ERDOĞAN 2018’DE TEK BAŞINA KAZANABİLDİ Mİ: 2018’de Sayın Erdoğan, seçimi tek başına kazanabildi mi? Tek başına aday olsaydı birinci cinste yüzde 50’nin üzerinde oy alabilir miydi, mümkün değil. İktidar partisi 2018’de birinci sefer Meclis çoğunluğunu kaybetti. Yani o denli bir hava oluşturuluyor ki, güya bu türlü devam eden muvaffakiyet çizgisi var. O denli bir şey yok. Şu anda iktidar partisi, 2018’de Meclis çoğunluğunu kaybetti lakin bir öteki partiyi yanına alarak Meclis’te kolay bir çoğunlukla şu anda işi götürebiliyor. Hasebiyle biz mevcut sistemle seçimi kazanacaksak, bu seçimi kazanmak partileri bir ortada olmaya zorlayan bir süreçle lakin mümkün olacak.

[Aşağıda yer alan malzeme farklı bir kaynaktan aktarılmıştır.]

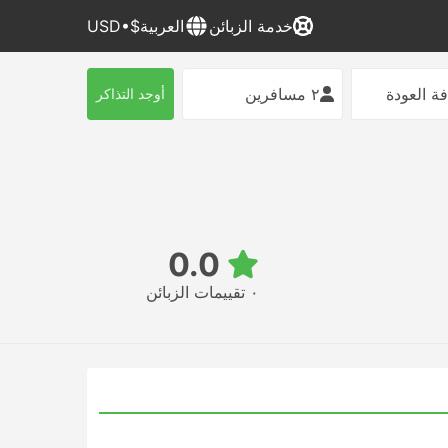
خدمة الزبائن
العربية
$•USD
ة العودة
٢ مسافرين
أوجد التذاكر
0.0
٠ تقييمات الزبائن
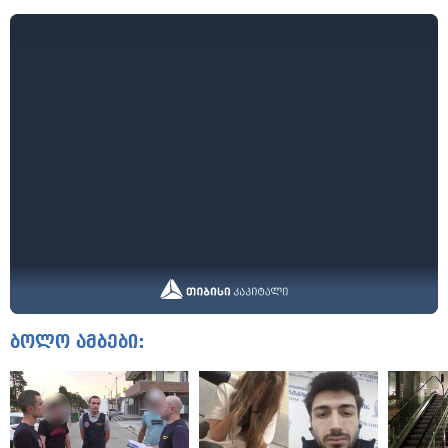
ბოლო ამბები:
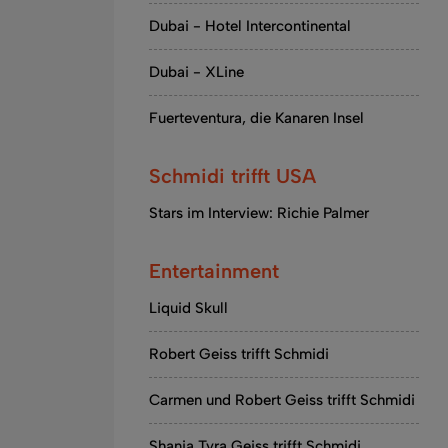
Dubai - Hotel Intercontinental
Dubai - XLine
Fuerteventura, die Kanaren Insel
Schmidi trifft USA
Stars im Interview: Richie Palmer
Entertainment
Liquid Skull
Robert Geiss trifft Schmidi
Carmen und Robert Geiss trifft Schmidi
Shania Tyra Geiss trifft Schmidi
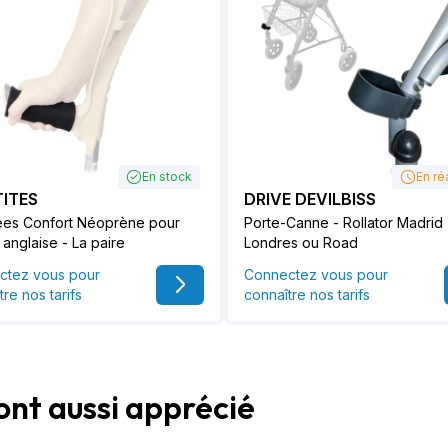
En stock
En ré
TITES
DRIVE DEVILBISS
ées Confort Néoprène pour
Porte-Canne - Rollator Madrid
anglaise - La paire
Londres ou Road
ctez vous pour
Connectez vous pour
tre nos tarifs
connaître nos tarifs
ont aussi apprécié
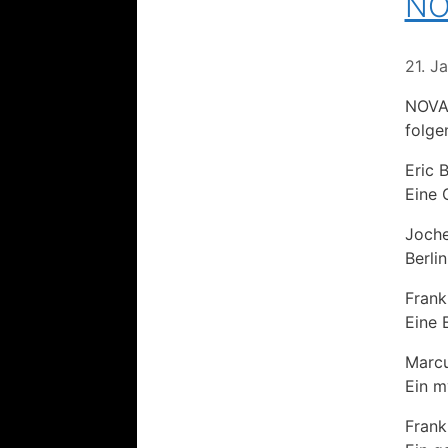
NO
21. J
NOVA 
folge
Eric 
Eine 
Joche
Berli
Frank
Eine 
Marc
Ein m
Fran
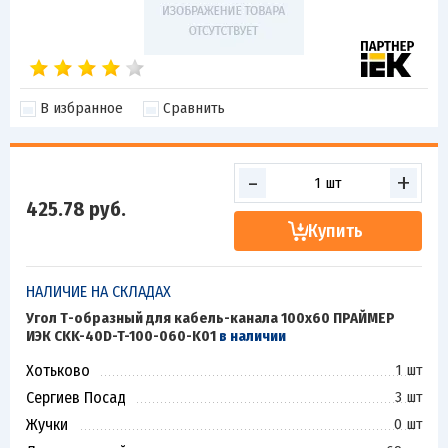
В избранное
Сравнить
-
+
425.78
руб.
Купить
НАЛИЧИЕ НА СКЛАДАХ
Угол Т-образный для кабель-канала 100х60 ПРАЙМЕР
ИЭК CKK-40D-T-100-060-K01
в наличии
Хотьково
1 шт
Сергиев Посад
3 шт
Жучки
0 шт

ÖNCELİKLİ OLAN DEMOKRASİ YERİNİ HAZIRLAMAK: Biz bunu baştan bildiğimiz için öbür partilerle ortak çalışma yerini oluşturduk. Onun için bu süreci işletmeye başladık. Zira şu anda öncelikli olan Türkiye’deki demokrasi tabanını hazırlamak. Yani Türkiye’de tekrar sağlam bir demokrasi yeri kurmak. Zira bu demokrasi yerini sapasağlam kurmazsak yarın o ortam olmadığında, siyasi partilerin iş yapması da çok zorlaşacak. Siyasi partiler lakin sağlam demokrasi tabanı üzerinde birbirleriyle rekabet ederek daha uygunun gayretini verebilirler. O demokrasi yeri yoksa o vakit orada ne rekabet kalır, ne uğraş kalır; hiçbir şey kalmaz. Münasebetiyle şu andaki en değerli öncelik işte o demokrasi yerini imece tarzı iş birliğiyle yine Türkiye’de kurmak ve sağlam bir parlamenter sistem, güçlenmiş bir parlamenter sistemi ülkemizi bir an evvel ulaştırmak. Onu yaptıktan sonra değişik bir periyot başlayacak Türkiye’de.”

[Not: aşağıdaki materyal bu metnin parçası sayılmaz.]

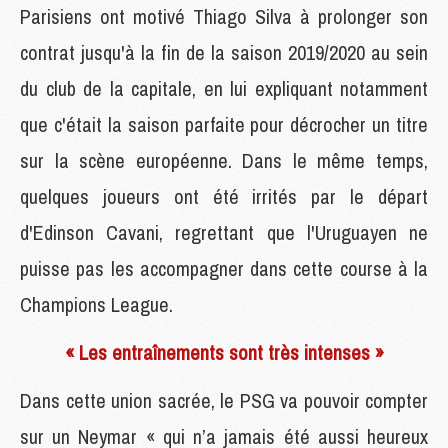
Parisiens ont motivé Thiago Silva à prolonger son
contrat jusqu'à la fin de la saison 2019/2020 au sein
du club de la capitale, en lui expliquant notamment
que c'était la saison parfaite pour décrocher un titre
sur la scène européenne. Dans le même temps,
quelques joueurs ont été irrités par le départ
d'Edinson Cavani, regrettant que l'Uruguayen ne
puisse pas les accompagner dans cette course à la
Champions League.
« Les entraînements sont très intenses »
Dans cette union sacrée, le PSG va pouvoir compter
sur un Neymar « qui n’a jamais été aussi heureux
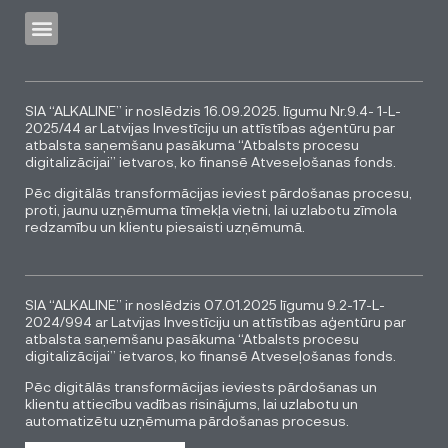
SIA “ALKALINE” ir noslēdzis 16.09.2025. līgumu Nr.9.4- 1-L-
2025/44 ar Latvijas Investīciju un attīstības aģentūru par
atbalsta saņemšanu pasākuma “Atbalsts procesu
digitalizācijai” ietvaros, ko finansē Atveseļošanas fonds.
Pēc digitālās transformācijas ieviest pārdošanas procesu,
proti, jaunu uzņēmuma tīmekļa vietni, lai uzlabotu zīmola
redzamību un klientu piesaisti uzņēmumā.
SIA “ALKALINE” ir noslēdzis 07.01.2025 līgumu 9.2-17-L-
2024/994 ar Latvijas Investīciju un attīstības aģentūru par
atbalsta saņemšanu pasākuma “Atbalsts procesu
digitalizācijai” ietvaros, ko finansē Atveseļošanas fonds.
Pēc digitālās transformācijas ieviests pārdošanas un
klientu attiecību vadības risinājums, lai uzlabotu un
automatizētu uzņēmuma pārdošanas procesus.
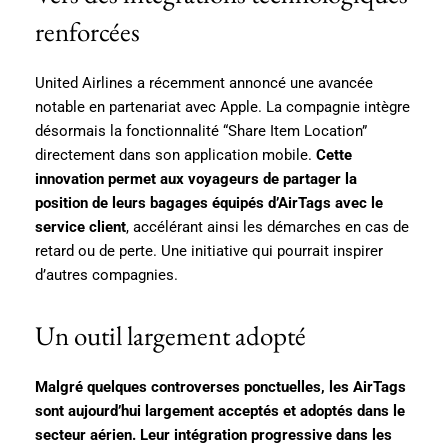
renforcées
United Airlines a récemment annoncé une avancée
notable en partenariat avec Apple. La compagnie intègre
désormais la fonctionnalité “Share Item Location”
directement dans son application mobile.
Cette
innovation permet aux voyageurs de partager la
position de leurs bagages équipés d’AirTags avec le
service client
, accélérant ainsi les démarches en cas de
retard ou de perte. Une initiative qui pourrait inspirer
d’autres compagnies.
Un outil largement adopté
Malgré quelques controverses ponctuelles, les AirTags
sont aujourd’hui largement acceptés et adoptés dans le
secteur aérien. Leur intégration progressive dans les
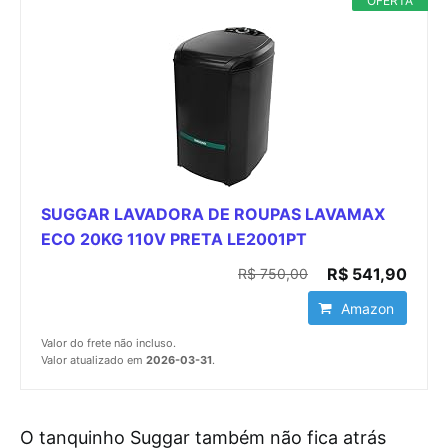
OFERTA
SUGGAR LAVADORA DE ROUPAS LAVAMAX
ECO 20KG 110V PRETA LE2001PT
R$ 541,90
R$ 750,00
Amazon
Valor do frete não incluso.
Valor atualizado em
2026-03-31
.
O tanquinho Suggar também não fica atrás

EROL: HER GEÇEN GÜN DAMLALAR ÜZERE BİRLEŞİYORUZ
DEVA Partisi İstanbul Vilayet Lideri Erol da “DEVA teşkilatları, DEVA’yı İstanbul’da hem tanıttılar hem anlattılar. En son tüm Türkiye’ye örnek olduğunu düşündüğümüz mavi yelekliler projemizi başlattık. Her hafta bir ilçede, tüm teşkilat mensuplarımızla alandayız, esnafımızı dolaşıyoruz, halkımızın içindeyiz. Halkın içindeyken en çok güzelimize giden kelam şu, ‘Ya DEVA’lılar bu kadar çok mu? Evet, biz kalabalığız. Her geçen gün damlalar üzere birleşiyoruz, büyüyoruz, çoğalıyoruz” diye konuştu.